Plain-text document sources:
--

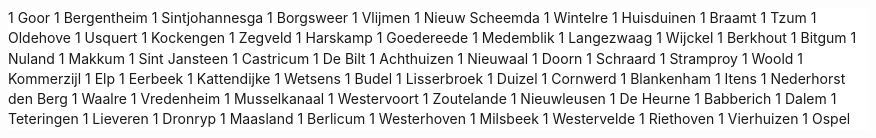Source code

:1	Goor
1	Bergentheim
1	Sintjohannesga
1	Borgsweer
1	Vlijmen
1	Nieuw Scheemda
1	Wintelre
1	Huisduinen
1	Braamt
1	Tzum
1	Oldehove
1	Usquert
1	Kockengen
1	Zegveld
1	Harskamp
1	Goedereede
1	Medemblik
1	Langezwaag
1	Wijckel
1	Berkhout
1	Bitgum
1	Nuland
1	Makkum
1	Sint Jansteen
1	Castricum
1	De Bilt
1	Achthuizen
1	Nieuwaal
1	Doorn
1	Schraard
1	Stramproy
1	Woold
1	Kommerzijl
1	Elp
1	Eerbeek
1	Kattendijke
1	Wetsens
1	Budel
1	Lisserbroek
1	Duizel
1	Cornwerd
1	Blankenham
1	Itens
1	Nederhorst den Berg
1	Waalre
1	Vredenheim
1	Musselkanaal
1	Westervoort
1	Zoutelande
1	Nieuwleusen
1	De Heurne
1	Babberich
1	Dalem
1	Teteringen
1	Lieveren
1	Dronryp
1	Maasland
1	Berlicum
1	Westerhoven
1	Milsbeek
1	Westervelde
1	Riethoven
1	Vierhuizen
1	Ospel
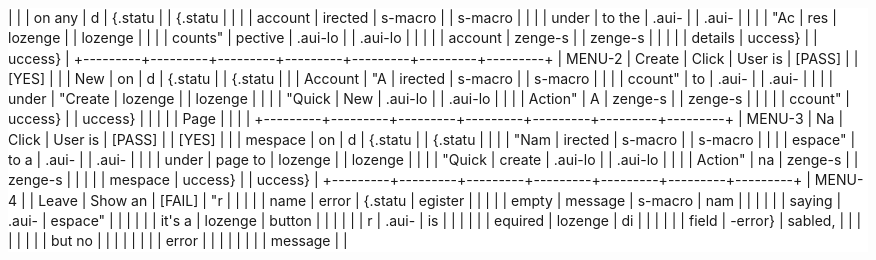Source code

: |         |         | on any  | d       | {.statu |         | {.statu |
|         |         | account | irected | s-macro |         | s-macro |
|         |         | under   | to the  | .aui-   |         | .aui-   |
|         |         | "Ac     | res     | lozenge |         | lozenge |
|         |         | counts" | pective | .aui-lo |         | .aui-lo |
|         |         |         | account | zenge-s |         | zenge-s |
|         |         |         | details | uccess} |         | uccess} |
+---------+---------+---------+---------+---------+---------+---------+
| MENU-2  | Create  | Click   | User is | [PASS]  |         | [YES]   |
|         | New     | on      | d       | {.statu |         | {.statu |
|         | Account | "A      | irected | s-macro |         | s-macro |
|         |         | ccount" | to      | .aui-   |         | .aui-   |
|         |         | under   | "Create | lozenge |         | lozenge |
|         |         | "Quick  | New     | .aui-lo |         | .aui-lo |
|         |         | Action" | A       | zenge-s |         | zenge-s |
|         |         |         | ccount" | uccess} |         | uccess} |
|         |         |         | Page    |         |         |         |
+---------+---------+---------+---------+---------+---------+---------+
| MENU-3  | Na      | Click   | User is | [PASS]  |         | [YES]   |
|         | mespace | on      | d       | {.statu |         | {.statu |
|         |         | "Nam    | irected | s-macro |         | s-macro |
|         |         | espace" | to a    | .aui-   |         | .aui-   |
|         |         | under   | page to | lozenge |         | lozenge |
|         |         | "Quick  | create  | .aui-lo |         | .aui-lo |
|         |         | Action" | na      | zenge-s |         | zenge-s |
|         |         |         | mespace | uccess} |         | uccess} |
+---------+---------+---------+---------+---------+---------+---------+
| MENU-4  |         | Leave   | Show an | [FAIL]  | "r      |         |
|         |         | name    | error   | {.statu | egister |         |
|         |         | empty   | message | s-macro | nam     |         |
|         |         |         | saying  | .aui-   | espace" |         |
|         |         |         | it's a  | lozenge | button  |         |
|         |         |         | r       | .aui-   | is      |         |
|         |         |         | equired | lozenge | di      |         |
|         |         |         | field   | -error} | sabled, |         |
|         |         |         |         |         | but no  |         |
|         |         |         |         |         | error   |         |
|         |         |         |         |         | message |         |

--

Would you copy every line of the entries that includes the word "uccess"?

RESPONSE TO THIS TASK:
|         |         |         | details | uccess} |         | uccess} |
|         |         |         | ccount" | uccess} |         | uccess} |
|         |         |         | mespace | uccess} |         | uccess} |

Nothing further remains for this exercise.